Since his inauguration, America’s current president has bowed low in obeisance to the Saudi king, done the same before the emperor of Japan, and now greeted the leader of America’s declared chief enemy, China, with a 21-gun salute and the full red carpet treatment once due to America’s most favored and friendly of world leaders of high status.
One does not have to be an expert in human behavior to read the glaring signals in all of this. Here is an American administration intent on denying the nation’s Anglo-Saxon heritage, a heritage of a great people, of genuine heroes, who, as Sir Winston Churchill declared, became the sole bastion standing between the prospect of a free world and the imposition of global tyranny but 70 years ago.

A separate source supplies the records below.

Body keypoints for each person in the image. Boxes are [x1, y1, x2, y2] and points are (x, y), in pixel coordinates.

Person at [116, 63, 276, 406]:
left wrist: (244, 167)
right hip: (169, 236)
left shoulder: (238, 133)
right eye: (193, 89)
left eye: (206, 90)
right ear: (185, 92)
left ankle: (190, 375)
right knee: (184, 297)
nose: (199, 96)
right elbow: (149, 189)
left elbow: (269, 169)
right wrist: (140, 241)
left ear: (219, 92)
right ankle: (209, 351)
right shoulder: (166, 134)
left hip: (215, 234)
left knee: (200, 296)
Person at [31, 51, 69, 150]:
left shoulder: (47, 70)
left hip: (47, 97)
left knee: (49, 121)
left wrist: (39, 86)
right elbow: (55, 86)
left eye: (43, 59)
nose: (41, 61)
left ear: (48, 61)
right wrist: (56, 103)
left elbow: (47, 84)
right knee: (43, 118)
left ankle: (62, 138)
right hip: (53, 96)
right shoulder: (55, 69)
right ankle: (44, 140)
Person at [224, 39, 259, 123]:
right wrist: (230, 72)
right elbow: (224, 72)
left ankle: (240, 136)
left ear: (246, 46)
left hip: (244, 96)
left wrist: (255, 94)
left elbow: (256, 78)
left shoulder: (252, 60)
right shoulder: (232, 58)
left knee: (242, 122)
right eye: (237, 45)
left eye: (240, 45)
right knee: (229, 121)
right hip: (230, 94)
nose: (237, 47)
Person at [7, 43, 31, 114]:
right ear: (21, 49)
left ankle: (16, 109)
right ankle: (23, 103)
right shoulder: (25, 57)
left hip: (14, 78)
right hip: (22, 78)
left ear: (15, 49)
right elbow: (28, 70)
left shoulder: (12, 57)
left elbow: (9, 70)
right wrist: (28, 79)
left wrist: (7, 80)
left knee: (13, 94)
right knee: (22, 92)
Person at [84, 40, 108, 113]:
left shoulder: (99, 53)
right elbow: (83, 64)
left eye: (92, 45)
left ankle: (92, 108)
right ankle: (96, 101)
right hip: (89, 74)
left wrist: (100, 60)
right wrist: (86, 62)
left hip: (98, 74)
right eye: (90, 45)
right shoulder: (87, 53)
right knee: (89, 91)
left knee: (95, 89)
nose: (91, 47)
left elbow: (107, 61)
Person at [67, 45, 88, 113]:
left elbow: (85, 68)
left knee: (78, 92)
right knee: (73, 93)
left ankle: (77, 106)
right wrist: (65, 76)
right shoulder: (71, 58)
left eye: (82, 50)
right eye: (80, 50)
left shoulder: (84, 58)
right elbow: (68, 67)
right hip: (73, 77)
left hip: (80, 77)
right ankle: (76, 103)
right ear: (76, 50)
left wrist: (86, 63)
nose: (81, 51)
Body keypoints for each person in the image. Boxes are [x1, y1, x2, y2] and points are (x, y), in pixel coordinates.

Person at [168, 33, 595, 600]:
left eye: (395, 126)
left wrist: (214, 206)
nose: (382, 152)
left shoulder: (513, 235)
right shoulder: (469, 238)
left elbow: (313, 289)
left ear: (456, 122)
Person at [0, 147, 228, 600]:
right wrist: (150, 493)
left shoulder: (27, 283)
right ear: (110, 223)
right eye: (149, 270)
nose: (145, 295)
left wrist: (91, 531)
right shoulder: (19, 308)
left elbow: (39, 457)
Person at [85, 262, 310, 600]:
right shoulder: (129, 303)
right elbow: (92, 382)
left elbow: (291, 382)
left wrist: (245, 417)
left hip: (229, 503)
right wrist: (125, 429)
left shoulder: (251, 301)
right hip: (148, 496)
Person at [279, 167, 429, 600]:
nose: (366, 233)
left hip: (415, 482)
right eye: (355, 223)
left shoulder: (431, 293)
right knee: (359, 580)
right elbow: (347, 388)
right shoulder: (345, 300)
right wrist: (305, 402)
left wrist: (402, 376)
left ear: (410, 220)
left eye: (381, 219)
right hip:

Had it not been for the British nation and the Jewish heritage, America’s current leaders would have no free and unfettered voice to speak with, and no concept of the God who gave them their blessings in the first place. In fact, America would have no real heritage to speak of as a nation.
By contrast, what has the Chinese leadership contributed to America over its successive administrations since World War ii?
Two long and agonizing Indo-Chinese wars—Korea and Vietnam—a continuing drain on the U.S. defense budget holding the demilitarized zone to this day in Korea, continuing daily cyber harassment, a thumb-the-nose attitude to continual pleadings for the improvement of its dismal human rights record, and resistance to adjusting its exchange rate to aid the U.S. dollar’s troubles.
This can hardly be rated as the actions of a friendly nation.
Nor can the reactions to such behavior as exhibited by the White House last week be regarded as the expected and most typical reactions of any sane and sound-minded U.S. administration sporting the most powerful military force in the world.
Such is the mindset of the radicals in charge at Washington. The outcome will be one that can only lower even further the esteem with which the once great United States of America was once held in the world’s eyes.
Veil America, all hail China—to the detriment, ultimately, of the remaining free world.